Creating Lady Bug’s geometric-dynamic algorithmic fading pattern seems easy on paper. Given the Divo’s three-dimensional sculpted body, the 2D digital patterns became distorted upon application to the car’s body, which is not good enough if you’re paying upwards of $5-million for a track-ready version of the Bugatti Chiron.

“The Lady Bug was an exceptional challenge and, at the same time, an unforgettable experience. Due to the nature of the project, where a 2D graphic was applied to a 3D sculpture, we were close to giving up,” said Jörg Grumer, Head of Color & Trim at Bugatti Design. “However, it is our profound conviction that we should never give up and that our foremost motivation should always be to make the impossible possible for the customer.”

The entire project took two years to complete as Bugatti CAD modelers simulated and created a diamond pattern design with around 1,600 individual diamonds in six-meter long transfer films. Each diamond (yes, all 1,600 of them) is checked and realigned in the body to rule out any distortions.

The designers spent countless hours rehearsing the application procedure on two test vehicles before the moment of truth.

“Every maneuver had to be exactly right in this painstaking task; therefore, we decided to do another rehearsal before the final stage of work. Because there could only be one attempt on the customer’s car, and that had to be perfect,” said Dirk Hinze, an expert in customization and surfaces at Bugatti.

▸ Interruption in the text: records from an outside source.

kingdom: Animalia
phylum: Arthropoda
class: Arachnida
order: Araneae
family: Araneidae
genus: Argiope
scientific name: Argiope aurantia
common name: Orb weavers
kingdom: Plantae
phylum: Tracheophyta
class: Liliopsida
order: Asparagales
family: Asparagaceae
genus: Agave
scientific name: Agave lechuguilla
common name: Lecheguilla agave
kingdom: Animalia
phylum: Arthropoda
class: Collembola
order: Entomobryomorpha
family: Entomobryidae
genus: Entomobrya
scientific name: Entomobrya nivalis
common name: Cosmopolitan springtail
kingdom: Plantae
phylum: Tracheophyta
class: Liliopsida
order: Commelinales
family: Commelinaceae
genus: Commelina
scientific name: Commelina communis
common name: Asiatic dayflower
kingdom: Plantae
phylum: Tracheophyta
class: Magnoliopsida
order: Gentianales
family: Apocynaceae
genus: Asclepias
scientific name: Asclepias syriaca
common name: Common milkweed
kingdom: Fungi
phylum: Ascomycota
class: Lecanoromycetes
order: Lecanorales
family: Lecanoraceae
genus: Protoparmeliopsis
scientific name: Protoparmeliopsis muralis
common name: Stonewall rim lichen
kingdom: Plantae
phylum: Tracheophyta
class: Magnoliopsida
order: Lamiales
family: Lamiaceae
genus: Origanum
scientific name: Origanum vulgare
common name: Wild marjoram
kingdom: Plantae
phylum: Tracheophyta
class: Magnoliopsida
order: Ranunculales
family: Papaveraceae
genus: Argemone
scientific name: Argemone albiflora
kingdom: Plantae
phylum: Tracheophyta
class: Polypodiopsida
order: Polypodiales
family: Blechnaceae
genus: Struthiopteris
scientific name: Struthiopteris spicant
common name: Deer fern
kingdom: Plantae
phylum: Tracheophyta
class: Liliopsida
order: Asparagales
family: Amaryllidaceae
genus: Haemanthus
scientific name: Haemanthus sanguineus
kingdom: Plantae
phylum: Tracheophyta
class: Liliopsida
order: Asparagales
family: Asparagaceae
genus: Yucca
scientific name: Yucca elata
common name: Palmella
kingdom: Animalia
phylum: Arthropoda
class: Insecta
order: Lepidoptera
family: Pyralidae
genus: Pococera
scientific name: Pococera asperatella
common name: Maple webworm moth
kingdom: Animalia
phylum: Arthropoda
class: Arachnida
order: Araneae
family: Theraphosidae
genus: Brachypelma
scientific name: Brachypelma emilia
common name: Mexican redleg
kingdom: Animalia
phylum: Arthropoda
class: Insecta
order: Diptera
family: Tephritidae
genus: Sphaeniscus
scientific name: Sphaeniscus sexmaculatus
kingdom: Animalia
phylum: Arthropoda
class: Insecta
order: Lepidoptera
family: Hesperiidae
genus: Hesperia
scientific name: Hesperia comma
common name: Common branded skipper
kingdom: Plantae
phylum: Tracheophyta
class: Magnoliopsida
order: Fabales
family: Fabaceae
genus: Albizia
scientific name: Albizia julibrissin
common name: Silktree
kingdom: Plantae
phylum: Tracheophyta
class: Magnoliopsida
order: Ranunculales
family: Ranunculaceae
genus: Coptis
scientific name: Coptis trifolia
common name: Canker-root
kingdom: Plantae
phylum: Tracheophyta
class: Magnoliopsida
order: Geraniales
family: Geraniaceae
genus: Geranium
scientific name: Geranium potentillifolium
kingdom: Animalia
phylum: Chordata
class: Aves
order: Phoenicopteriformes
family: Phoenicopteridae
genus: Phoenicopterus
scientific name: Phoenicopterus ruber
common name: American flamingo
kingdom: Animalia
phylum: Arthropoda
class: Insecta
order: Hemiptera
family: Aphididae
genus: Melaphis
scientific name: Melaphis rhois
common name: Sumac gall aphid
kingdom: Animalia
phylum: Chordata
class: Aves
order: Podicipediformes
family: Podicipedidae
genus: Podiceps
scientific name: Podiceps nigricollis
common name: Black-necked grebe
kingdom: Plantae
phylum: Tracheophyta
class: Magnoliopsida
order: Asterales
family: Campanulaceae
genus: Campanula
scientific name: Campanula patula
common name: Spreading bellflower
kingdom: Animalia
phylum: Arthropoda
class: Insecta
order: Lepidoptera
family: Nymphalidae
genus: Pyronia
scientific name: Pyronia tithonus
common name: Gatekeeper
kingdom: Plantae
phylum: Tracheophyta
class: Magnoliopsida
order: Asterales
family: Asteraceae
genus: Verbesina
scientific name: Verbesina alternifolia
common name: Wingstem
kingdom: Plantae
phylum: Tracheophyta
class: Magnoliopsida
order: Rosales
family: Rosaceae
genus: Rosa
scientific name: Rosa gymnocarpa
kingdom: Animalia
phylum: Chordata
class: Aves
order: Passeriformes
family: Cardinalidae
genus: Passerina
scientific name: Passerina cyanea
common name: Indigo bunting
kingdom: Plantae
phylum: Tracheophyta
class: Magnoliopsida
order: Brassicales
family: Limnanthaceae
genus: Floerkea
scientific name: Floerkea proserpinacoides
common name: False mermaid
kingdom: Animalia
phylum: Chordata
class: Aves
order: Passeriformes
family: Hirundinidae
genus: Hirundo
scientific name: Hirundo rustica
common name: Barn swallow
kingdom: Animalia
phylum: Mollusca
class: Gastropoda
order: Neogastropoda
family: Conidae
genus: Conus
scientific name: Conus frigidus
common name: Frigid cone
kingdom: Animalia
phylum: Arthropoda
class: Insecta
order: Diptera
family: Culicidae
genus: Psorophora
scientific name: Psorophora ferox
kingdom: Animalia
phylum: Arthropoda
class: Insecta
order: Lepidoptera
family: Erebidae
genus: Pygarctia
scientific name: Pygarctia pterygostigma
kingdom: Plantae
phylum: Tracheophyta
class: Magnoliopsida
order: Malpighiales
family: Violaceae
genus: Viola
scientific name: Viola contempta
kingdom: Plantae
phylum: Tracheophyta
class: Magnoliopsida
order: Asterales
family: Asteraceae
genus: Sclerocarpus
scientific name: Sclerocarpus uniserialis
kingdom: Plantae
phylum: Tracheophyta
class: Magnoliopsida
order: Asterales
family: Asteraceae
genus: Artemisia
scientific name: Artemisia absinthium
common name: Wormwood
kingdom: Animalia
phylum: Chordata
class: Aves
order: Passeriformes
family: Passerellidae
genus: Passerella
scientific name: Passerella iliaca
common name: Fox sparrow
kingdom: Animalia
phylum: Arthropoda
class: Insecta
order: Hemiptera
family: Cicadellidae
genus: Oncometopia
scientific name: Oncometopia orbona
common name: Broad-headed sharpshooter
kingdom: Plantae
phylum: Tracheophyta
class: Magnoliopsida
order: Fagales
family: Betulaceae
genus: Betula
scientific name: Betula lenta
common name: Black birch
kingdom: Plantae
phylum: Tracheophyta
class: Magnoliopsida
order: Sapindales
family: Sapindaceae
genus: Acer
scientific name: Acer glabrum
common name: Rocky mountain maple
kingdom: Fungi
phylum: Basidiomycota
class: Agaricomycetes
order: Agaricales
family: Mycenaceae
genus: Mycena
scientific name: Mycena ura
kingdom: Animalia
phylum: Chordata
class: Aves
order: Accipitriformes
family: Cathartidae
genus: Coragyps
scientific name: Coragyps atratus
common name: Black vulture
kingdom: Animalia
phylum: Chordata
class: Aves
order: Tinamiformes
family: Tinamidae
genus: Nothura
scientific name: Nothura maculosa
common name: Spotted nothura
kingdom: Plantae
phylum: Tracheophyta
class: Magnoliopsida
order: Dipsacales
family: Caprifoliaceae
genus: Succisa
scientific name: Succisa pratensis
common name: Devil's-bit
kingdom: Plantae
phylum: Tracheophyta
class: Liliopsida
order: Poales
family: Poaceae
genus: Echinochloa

The final step is applying the paint finish before painstakingly peeling away each diamond. The base color, Customer Special Red, is contrasted with graphite and clear coat to invert the pattern. According to Bugatti, it took the paintwork artist two weeks to sand, smooth, check, retouch, and re-sand every millimeter of the body surface.

The result is a one-of-a-kind Bugatti Divo Lady Bug, the only one in existence. It has a standard 8.0-liter W16 engine pumping out 1,479 horsepower. Since the Divo weighs less and has more downforce than a regular Chiron, it goes around the Nardo handling circuit a full eight seconds faster than the former.